Save a little cow manure, sand and peat moss for planting.

Planting the Radishes

The first thing you need to do is firm the first several inches of soil down with your hands. Your soil should be pretty loose and you don't want the seeds to accidently fall too deeply into the soil when watered or rained upon. Take your hands a gently tap a round mound down the length of the row. You only want to firm up the soil on the top of the row. Don't over pack it. Gently pressing will work perfectly. Now the base of the soil is firm enough to plant. The raised mounds also warm faster. This will help your seeds germinate more quickly in the early spring.
To plant the radishes you are going to make two rows of holes, with your fingers, down the middle of the trench. The rows should be 4-6 inches apart. Each row should be slightly to the left or right of the apex of the mound. The best way to plant is to start both rows at the same time. Poke your finger about 1/2 an inch into the soil to start the two rows. There should be a 4 to 6 inch space between the rows. Now build the two rows down the length of the trench. Each hole should be space 2-3 inches from the previous hole along a row. It can sound confusing. Each hole, in the same row, is spaced 2 -3 inches apart.  The matching hole from each row should be spaced 4-6 inches apart. This spacing creates plenty of growing room for your radish seed.
Drop 1 seed into each hole and cover with the following mixture. In a bucket mix 2 handful of sand, 1 handful of manure and 1 handful of peat moss. Fill each hole with this mixture. Water the mound with a light spray and soak it thoroughly. Makes sure the seed bed stays moist. The organic matter you added will help the mound stay evenly moist through the germination period. After the seeds have germinated and formed a true leaf, replant any holes that did not germinate a seed.
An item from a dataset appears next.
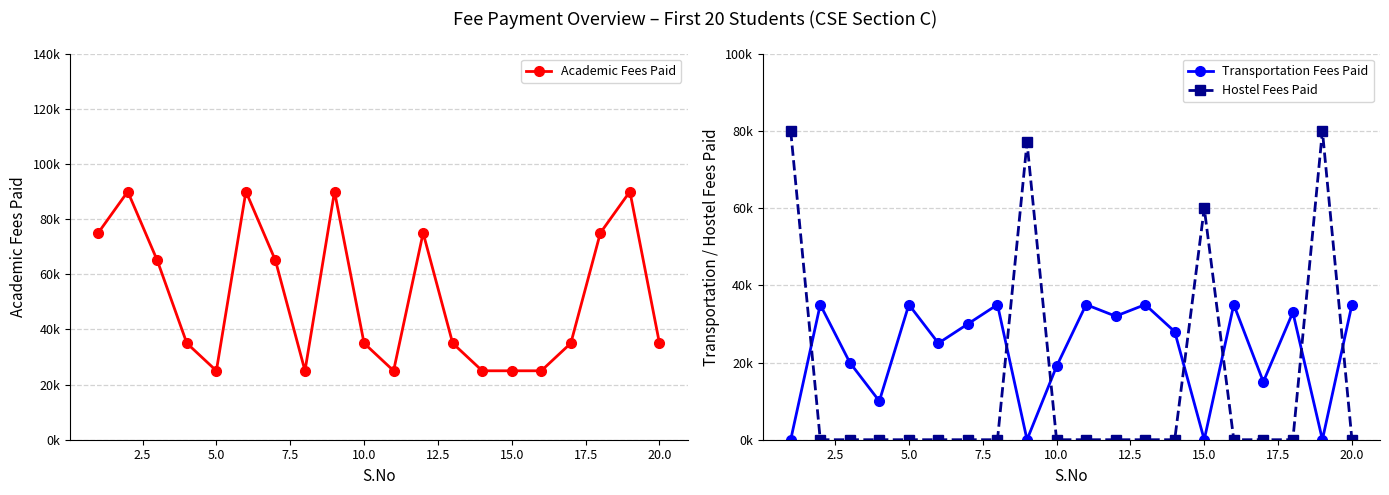

At how many categories does at least one series exceed 40130?

10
Rotate Your Radish Plantings:

Radishes mature between 20 and 35 days. You want to plan your seed planting so you don't end up with 500 radishes maturing at the same time.  Check out your seed packets and see what the maturity date is for that variety of radish and plan accordingly. The Spring radish season easily allows for 2 or 3 plantings of each variety before the heat of the Spring and Summer sets in. Enjoy!